In order to use SageMaker to fit our algorithm, we create an `estimator` that defines how to use the container to train:

- `image_uri (str)` - The Amazon Elastic Container Registry path where the docker image is registered. 
- `role (str)` - SageMaker IAM role 
- `instance_count (int)` - number of machines to use for training.
- `instance_type (str)` - the type of machine to use for training.
- `output_path (str)` - where the model artifact will be written.
- `sagemaker_session (sagemaker.session.Session)` - the SageMaker session object 


Then we use `estimator.fit()` method to train against the data that we uploaded.
The API calls the Amazon SageMaker `CreateTrainingJob` API to start model training. The API uses configuration you provided to create the `estimator` and the specified input training data to send the `CreatingTrainingJob` request to Amazon SageMaker.

In [None]:
account = sess.boto_session.client('sts').get_caller_identity()['Account']
region = sess.boto_session.region_name
image_uri = '{}.dkr.ecr.{}.amazonaws.com/sagemaker-decision-trees:latest'.format(account, region)

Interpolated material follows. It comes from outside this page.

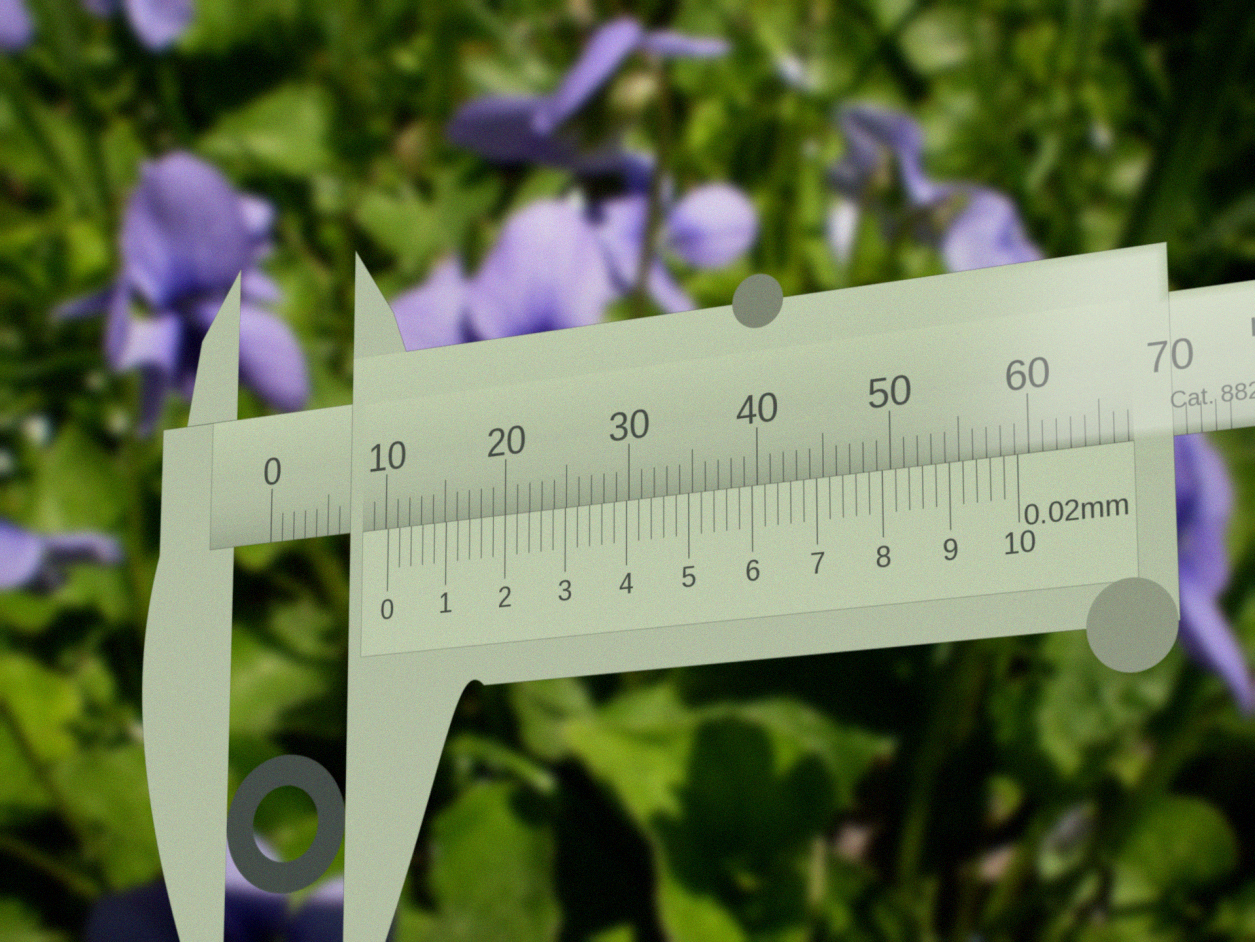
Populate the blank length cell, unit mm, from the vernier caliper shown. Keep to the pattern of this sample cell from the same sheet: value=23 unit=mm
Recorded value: value=10.2 unit=mm
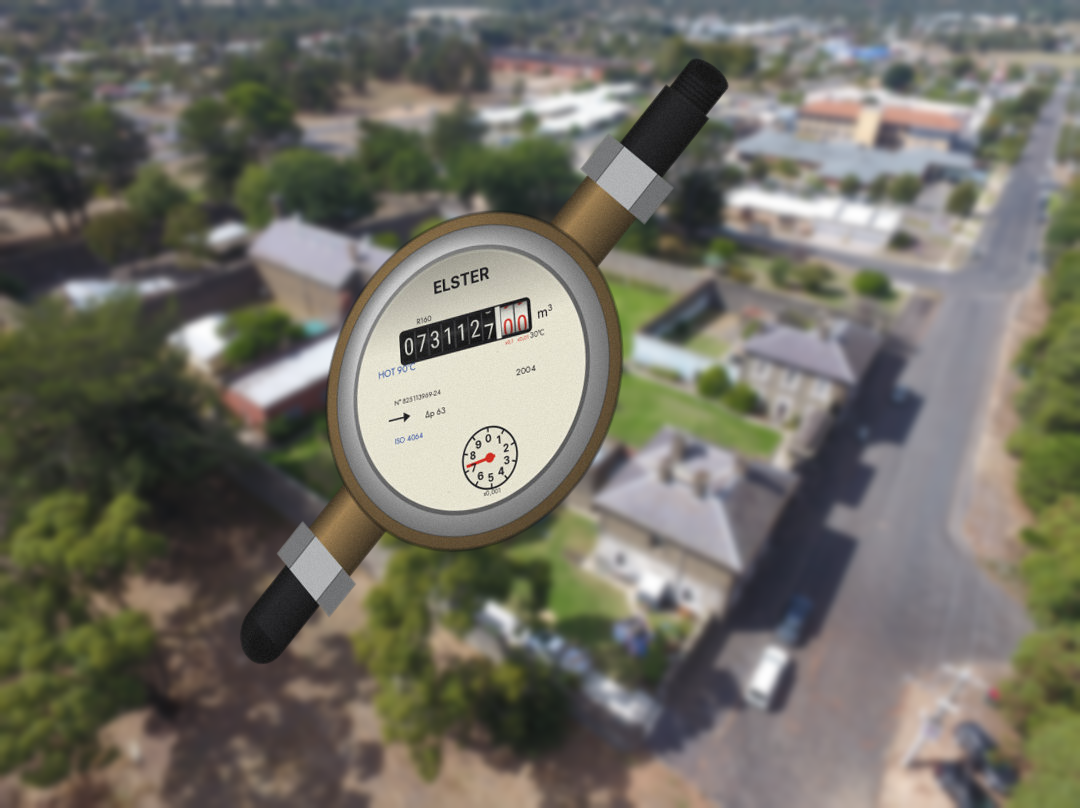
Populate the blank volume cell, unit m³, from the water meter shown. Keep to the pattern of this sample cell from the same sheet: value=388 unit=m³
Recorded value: value=731126.997 unit=m³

tree = sage.estimator.Estimator(image_uri,
                                role, 
                                instance_count=1, 
                                instance_type='ml.m4.xlarge',
                                output_path="s3://{}/output".format(sess.default_bucket()),
                                sagemaker_session=sess)

file_location = data_location + '/iris.csv'
tree.fit(file_location)

## Model Deployment
You can use a trained model to get real time predictions using HTTP endpoint. Follow these steps to walk you through the process.

After the model training successfully completes, you can call the [`estimator.deploy()` method](https://sagemaker.readthedocs.io/en/stable/estimators.html#sagemaker.estimator.Estimator.deploy). The `deploy()` method creates a deployable model, configures the SageMaker hosting services endpoint, and launches the endpoint to host the model. 

The method uses the following configurations:
- `initial_instance_count (int)` – The number of instances to deploy the model.
- `instance_type (str)` – The type of instances that you want to operate your deployed model.
- `serializer (int)` – Serialize input data of various formats (a NumPy array, list, file, or buffer) to a CSV-formatted string in this example. 


In [None]:
from sagemaker.serializers import CSVSerializer
predictor = tree.deploy(initial_instance_count=1, 
                        instance_type='ml.m4.xlarge', 
                        serializer=CSVSerializer())

## Run Inferences

In [None]:
!aws s3 ls $data_location

In [None]:
shape=pd.read_csv(f"scikit-byoc/data/iris.csv", header=None)
shape.sample(3)

In [None]:
shape.drop(shape.columns[[0]],axis=1,inplace=True)
shape.sample(3)

In [None]:
#chossing random data from each class
import itertools

a = [50*i for i in range(3)]
b = [40+i for i in range(10)]
indices = [i+j for i,j in itertools.product(a,b)]
test_data=shape.iloc[indices[:-1]]

### Predictions


In [None]:
print(predictor.predict(test_data.values).decode('utf-8'))

## Cleanup
Delete the endpoint through AWS Console


In [None]:
sess.delete_endpoint(predictor.endpoint_name)